How giving credit to others can shift perceptions

“Allyship behavior is usually seen as a selfless action, which leads to heightened perceptions of leaders effectiveness,” Leigh said. However, when employees perceive that leaders may potentially benefit from their allyship behavior, this behavior is viewed as more biased or self-interested,” she added.

“Because of the obvious connection of racial identity with the people that you're advocating for, the selfless nature of the act is obscured,” Leigh said.

The researchers ran another study to test whether framing the equity initiative as the amplification of an employee idea could mitigate the effects.

Leigh said lower-level employees often have insights on what changes may benefit processes and outcomes, but they may be afraid of raising their ideas for fear of repercussions.

“Employees may need a leader who amplifies their idea or another colleague who voices their endorsement for that idea,” she said.

The researchers thought this public endorsement could benefit leaders who amplified the ideas of their subordinates.

“We thought this voice amplification framing might be a way to highlight, once again, the fact that allyship behavior is selfless,” Leigh said.

This experiment sampled 533 employees who were exposed to the same town-hall meeting scenario as the second study. This time, the researchers introduced a situation where the manager publicly endorsed an employee idea to improve underrepresentation of Asian employees in the organization.

“We found that just adding a little bit of language to say that the leader got these ideas from other employees helped significantly reduce the perceptions of in-group favoritism,” Leigh said.

Applying the research findings to organizations

Leigh said many diversity officer positions are held by women and racial minorities — and lessons from this research can help them communicate differently about their work.

“DEI work tends to be collective action,” Leigh said. “Leaders should use the fact that they've done focus groups, they've had conversations with lots of employees in the organization and make sure that people know that this isn't just something that they are advocating for.”

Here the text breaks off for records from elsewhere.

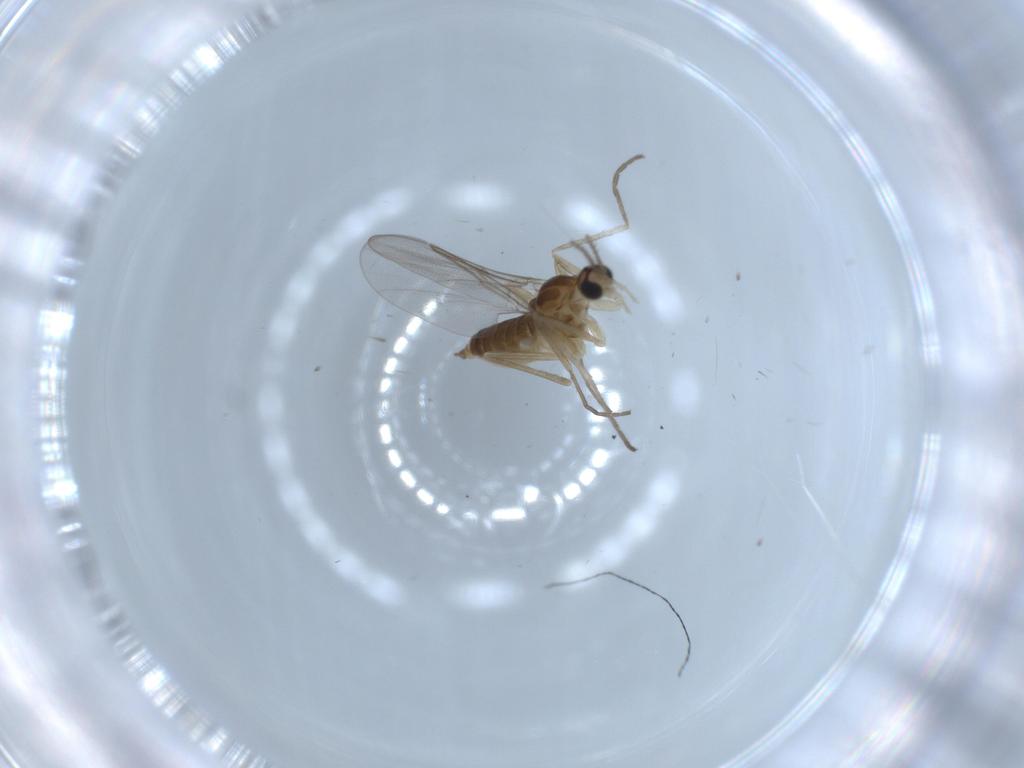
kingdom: Animalia
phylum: Arthropoda
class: Insecta
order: Diptera
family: Cecidomyiidae
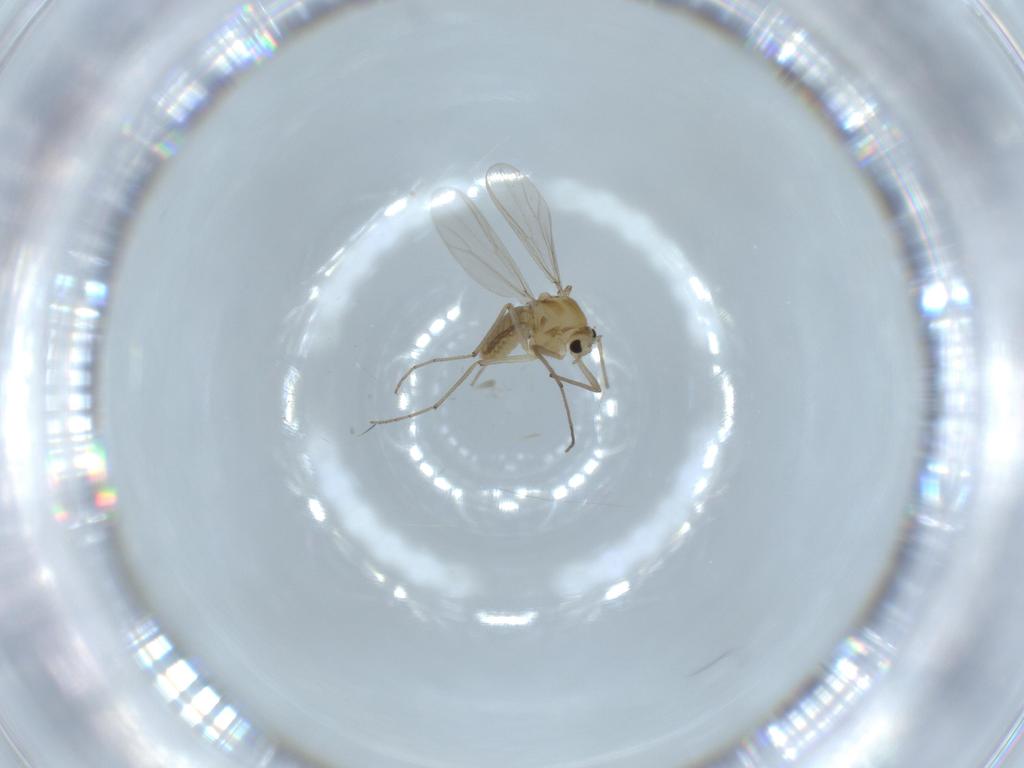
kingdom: Animalia
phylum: Arthropoda
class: Insecta
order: Diptera
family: Chironomidae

Leigh said understanding how to communicate about diversity in a way that will be heard is especially important as DEI is under attack in some circles.

“Organizations need to be very careful with anything they say or do related to DEI because there's a risk that they will encounter a lot of resistance for those actions,” Leigh said. “But the reality is much more nuanced.”

“What I find in my research is that there are actually a lot more people who support diversity initiatives, and who think that they are a good thing than those that are opposed to them,” Leigh said. “And so, to me, allyship is the way to bring those people in and give them a path towards enacting the values that they already have.”